Instructions to follow:
Drop the pictures from the entries below, then reproduce the rest exactly.

Excerpted records:
::::

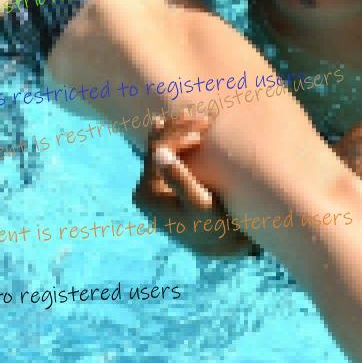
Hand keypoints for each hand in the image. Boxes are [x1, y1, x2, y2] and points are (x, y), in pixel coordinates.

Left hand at [133, 113, 256, 256]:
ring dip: (178, 131)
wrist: (219, 245)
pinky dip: (176, 140)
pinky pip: (166, 155)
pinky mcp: (162, 185)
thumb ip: (180, 180)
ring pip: (160, 148)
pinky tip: (185, 127)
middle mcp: (143, 190)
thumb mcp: (200, 206)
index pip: (157, 152)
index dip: (178, 135)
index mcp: (146, 194)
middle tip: (203, 118)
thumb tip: (158, 152)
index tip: (202, 127)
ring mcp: (151, 187)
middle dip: (179, 129)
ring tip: (194, 117)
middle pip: (157, 147)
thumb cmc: (213, 227)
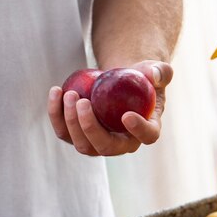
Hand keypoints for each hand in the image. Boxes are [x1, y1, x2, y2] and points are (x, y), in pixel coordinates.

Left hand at [47, 60, 172, 155]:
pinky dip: (56, 114)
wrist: (118, 81)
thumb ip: (160, 71)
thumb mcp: (154, 70)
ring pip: (81, 143)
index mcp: (145, 130)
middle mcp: (120, 144)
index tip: (127, 115)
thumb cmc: (140, 77)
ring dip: (71, 121)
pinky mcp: (77, 135)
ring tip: (69, 94)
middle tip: (82, 101)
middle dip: (90, 127)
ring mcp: (96, 142)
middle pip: (104, 146)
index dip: (138, 130)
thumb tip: (152, 75)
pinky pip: (64, 131)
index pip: (146, 136)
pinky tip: (56, 91)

::::

Reply to the exercise:
Hand keypoints for each hand in the image. Boxes are [x1, y1, x2, y2] and points are (x, y), in pixel coordinates.

Left hand at [133, 113, 256, 256]:
ring dip: (178, 131)
wrist: (219, 245)
pinky dip: (176, 140)
pinky pip: (166, 155)
pinky mcp: (162, 185)
thumb ip: (180, 180)
ring pip: (160, 148)
pinky tip: (185, 127)
middle mcp: (143, 190)
thumb mcp: (200, 206)
index pip: (157, 152)
index dip: (178, 135)
index mcp: (146, 194)
middle tip: (203, 118)
thumb tip: (158, 152)
index tip: (202, 127)
ring mcp: (151, 187)
middle dip: (179, 129)
ring tip: (194, 117)
middle pip: (157, 147)
thumb cmc: (213, 227)
Hand keypoints for each hand in the image. Boxes are [x1, y1, x2, y2] and points are (x, y), in pixel coordinates.

Left hand at [47, 60, 172, 155]:
pinky dip: (56, 114)
wrist: (118, 81)
thumb ip: (160, 71)
thumb mcp: (154, 70)
ring pip: (81, 143)
index mcp: (145, 130)
middle mcp: (120, 144)
index tip: (127, 115)
thumb cmc: (140, 77)
ring dip: (71, 121)
pinky mcp: (77, 135)
ring tip: (69, 94)
middle tip: (82, 101)
middle dip: (90, 127)
ring mcp: (96, 142)
middle pip: (104, 146)
index dip: (138, 130)
thumb tip: (152, 75)
pinky pip: (64, 131)
index pip: (146, 136)
pinky tip: (56, 91)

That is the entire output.